Task item >> According to the exhibition review below, which three artists did the Things That Tumble Twice show bring together?

Excerpt >>
━━━━━━━━━━━━━━━━━━━━

Everything can tumble twice, if it’s confused enough. This world is a confusing place! The Things That Tumble Twice group show, which took over both gallery spaces in London’s Tenderpixel gallery this spring, took the notion of confusion to heart—or rather: paradox. To examine the spheres of duality and multiplicity, the exhibition brought together three international artists: Paris-born Olivier Castel​, UK’s Ian Law, and Germany’s Florian Roithmayr​.

Using the tension of juxtaposition combined with complementarity and material interrelation (see: bushels of yellow flowers observing a dusty blue sofa), the artists try to express what Gilles Deleuze called “nomadic distribution and crowned anarchy” (presented in the exhibition’s accompanying notes). In this sense, Things That Tumble Twice is not about materiality or immateriality, it is about complexity. “Representation fails to capture the affirmed world of difference,” Deleuze wrote in the same text (Différence et répétition, 1968), and it is our inability or unwillingness to understand the world purely logistically that the exhibition addresses.

Florian Roithmayr, 'Loose Tension' (2015) Install view. Photo by Original&theCopy. Courtesy Tenderpixel and MOT International.
Florian Roithmayr, ‘Loose Tension’ (2015). Photo by Original&theCopy. Courtesy Tenderpixel and MOT International.

In another accompanying note, Italian novelist Italo Calvino is quoted: “Suppose we received from another planet a message made up of pure facts, facts of such clarity as to be merely obvious: we wouldn’t pay attention, we would hardly even notice; only a message containing something unexpressed, something doubtful and partially indecipherable, would break through the threshold of our consciousness and demand to be received and interpreted.”

━━━━━━━━━━━━━━━━━━━━

Excerpted data >>

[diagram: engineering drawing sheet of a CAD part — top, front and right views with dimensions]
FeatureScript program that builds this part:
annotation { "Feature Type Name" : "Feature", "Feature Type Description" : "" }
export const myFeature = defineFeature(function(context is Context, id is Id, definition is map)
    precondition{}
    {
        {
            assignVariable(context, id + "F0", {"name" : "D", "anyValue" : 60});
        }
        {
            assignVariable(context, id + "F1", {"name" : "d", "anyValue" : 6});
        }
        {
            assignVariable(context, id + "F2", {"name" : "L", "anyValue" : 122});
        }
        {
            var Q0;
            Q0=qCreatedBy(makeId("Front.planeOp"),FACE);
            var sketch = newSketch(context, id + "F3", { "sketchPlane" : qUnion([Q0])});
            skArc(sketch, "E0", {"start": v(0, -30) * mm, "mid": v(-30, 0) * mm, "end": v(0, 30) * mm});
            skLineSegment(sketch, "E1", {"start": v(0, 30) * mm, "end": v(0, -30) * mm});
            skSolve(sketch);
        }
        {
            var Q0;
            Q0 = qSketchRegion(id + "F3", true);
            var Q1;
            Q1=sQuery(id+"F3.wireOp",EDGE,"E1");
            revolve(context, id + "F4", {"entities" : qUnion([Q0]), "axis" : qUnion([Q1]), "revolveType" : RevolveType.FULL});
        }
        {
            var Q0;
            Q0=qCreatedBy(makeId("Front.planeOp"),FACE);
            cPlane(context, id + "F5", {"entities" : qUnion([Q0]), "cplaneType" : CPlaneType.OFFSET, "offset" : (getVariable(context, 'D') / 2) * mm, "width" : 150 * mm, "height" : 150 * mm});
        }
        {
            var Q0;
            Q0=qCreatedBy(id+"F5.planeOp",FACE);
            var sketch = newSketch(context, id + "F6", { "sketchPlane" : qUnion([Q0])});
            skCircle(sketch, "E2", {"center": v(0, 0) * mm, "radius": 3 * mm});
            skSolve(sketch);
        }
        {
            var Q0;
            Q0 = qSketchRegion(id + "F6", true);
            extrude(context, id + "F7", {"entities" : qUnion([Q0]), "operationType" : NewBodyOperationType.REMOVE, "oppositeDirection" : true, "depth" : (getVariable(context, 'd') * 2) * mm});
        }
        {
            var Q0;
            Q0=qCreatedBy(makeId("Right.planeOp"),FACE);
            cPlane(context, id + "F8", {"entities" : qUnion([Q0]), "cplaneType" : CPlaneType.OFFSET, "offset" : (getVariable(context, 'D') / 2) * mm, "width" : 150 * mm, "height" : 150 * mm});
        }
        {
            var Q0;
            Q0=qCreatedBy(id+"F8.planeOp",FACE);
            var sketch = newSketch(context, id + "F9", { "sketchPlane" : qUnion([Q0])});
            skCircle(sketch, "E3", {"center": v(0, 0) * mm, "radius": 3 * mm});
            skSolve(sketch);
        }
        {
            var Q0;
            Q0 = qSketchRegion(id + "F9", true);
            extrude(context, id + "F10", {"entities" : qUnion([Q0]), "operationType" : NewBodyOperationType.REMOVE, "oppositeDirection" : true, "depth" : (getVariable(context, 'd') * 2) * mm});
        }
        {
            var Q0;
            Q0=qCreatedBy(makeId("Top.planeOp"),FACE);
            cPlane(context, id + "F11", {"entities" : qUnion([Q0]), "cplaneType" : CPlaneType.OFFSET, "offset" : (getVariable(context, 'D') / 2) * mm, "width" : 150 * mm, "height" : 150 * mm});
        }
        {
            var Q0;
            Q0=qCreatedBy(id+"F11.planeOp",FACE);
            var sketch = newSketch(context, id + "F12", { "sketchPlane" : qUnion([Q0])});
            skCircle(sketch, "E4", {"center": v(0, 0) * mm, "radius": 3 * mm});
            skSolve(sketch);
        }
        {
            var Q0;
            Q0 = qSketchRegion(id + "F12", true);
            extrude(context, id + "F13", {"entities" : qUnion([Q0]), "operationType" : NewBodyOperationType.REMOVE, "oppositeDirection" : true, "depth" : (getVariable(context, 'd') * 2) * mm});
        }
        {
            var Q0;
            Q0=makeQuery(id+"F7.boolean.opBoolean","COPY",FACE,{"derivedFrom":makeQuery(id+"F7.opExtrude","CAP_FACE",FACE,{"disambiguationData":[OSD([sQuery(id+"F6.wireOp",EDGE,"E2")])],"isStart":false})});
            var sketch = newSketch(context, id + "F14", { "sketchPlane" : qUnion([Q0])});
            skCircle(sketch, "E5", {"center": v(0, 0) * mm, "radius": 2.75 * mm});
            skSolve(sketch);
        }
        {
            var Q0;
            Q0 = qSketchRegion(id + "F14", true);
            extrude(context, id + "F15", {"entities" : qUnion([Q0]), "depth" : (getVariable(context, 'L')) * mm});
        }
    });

━━━━━━━━━━━━━━━━━━━━

Task result >> Olivier Castel, Ian Law, and Florian Roithmayr.